🤖 AI Summary
Text-to-SQL systems rely on database schemas and are vulnerable to schema inference attacks, potentially leaking sensitive information. This paper introduces the first black-box, zero-prior-knowledge schema reverse-engineering framework. Our method employs semantic-driven probe query generation, GPT-4-assisted output parsing, and a joint table/column/type identification and validation algorithm to achieve end-to-end schema reconstruction. We establish the novel paradigm of “zero-knowledge schema inference,” demonstrating that generative models (e.g., GPT-4, table-name F1 = 0.99) exhibit significantly higher structural leakage than fine-tuned models (F1 = 0.78). Furthermore, we empirically show that prevalent defense mechanisms—including output filtering—fail universally against such attacks.
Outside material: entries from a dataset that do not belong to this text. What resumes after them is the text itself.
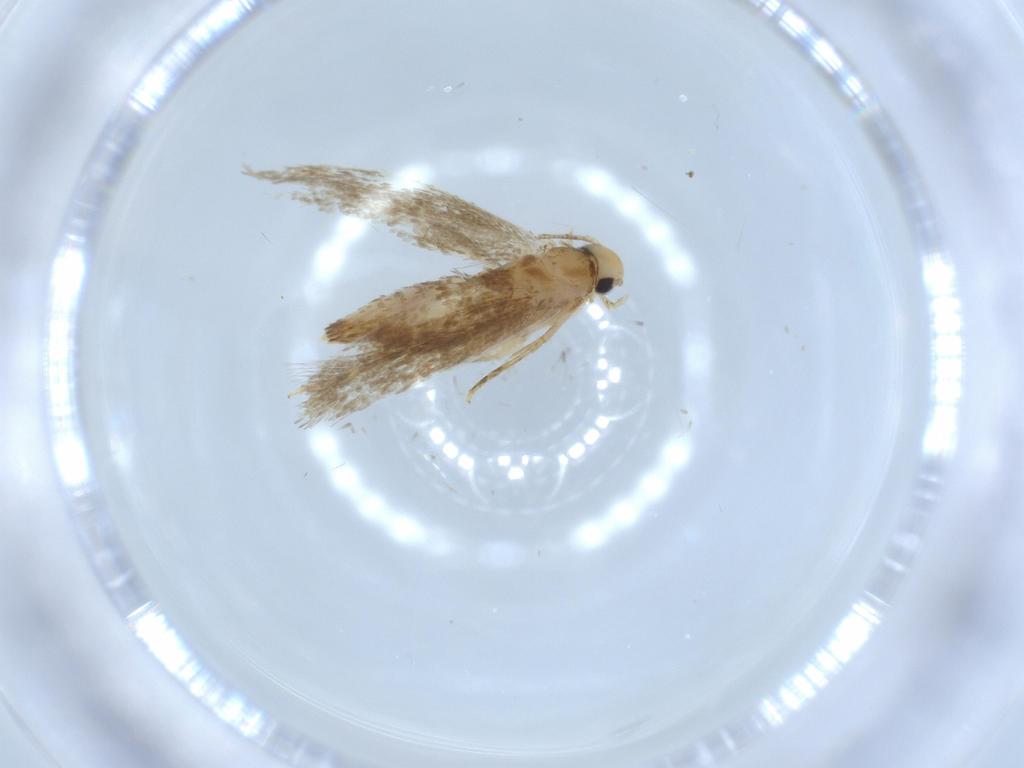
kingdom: Animalia
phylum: Arthropoda
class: Insecta
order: Lepidoptera
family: Tineidae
This work exposes a critical, previously overlooked vulnerability in production-grade text-to-SQL systems and provides both a systematic attack methodology and foundational insights for future robustness research.
📝 Abstract
Text-to-SQL systems empower users to interact with databases using natural language, automatically translating queries into executable SQL code. However, their reliance on database schema information for SQL generation exposes them to significant security vulnerabilities, particularly schema inference attacks that can lead to unauthorized data access or manipulation. In this paper, we introduce a novel zero-knowledge framework for reconstructing the underlying database schema of text-to-SQL models without any prior knowledge of the database. Our approach systematically probes text-to-SQL models with specially crafted questions and leverages a surrogate GPT-4 model to interpret the outputs, effectively uncovering hidden schema elements -- including tables, columns, and data types. We demonstrate that our method achieves high accuracy in reconstructing table names, with F1 scores of up to .99 for generative models and .78 for fine-tuned models, underscoring the severity of schema leakage risks. Furthermore, we propose a simple protection mechanism for generative models and empirically show its limitations in mitigating these attacks.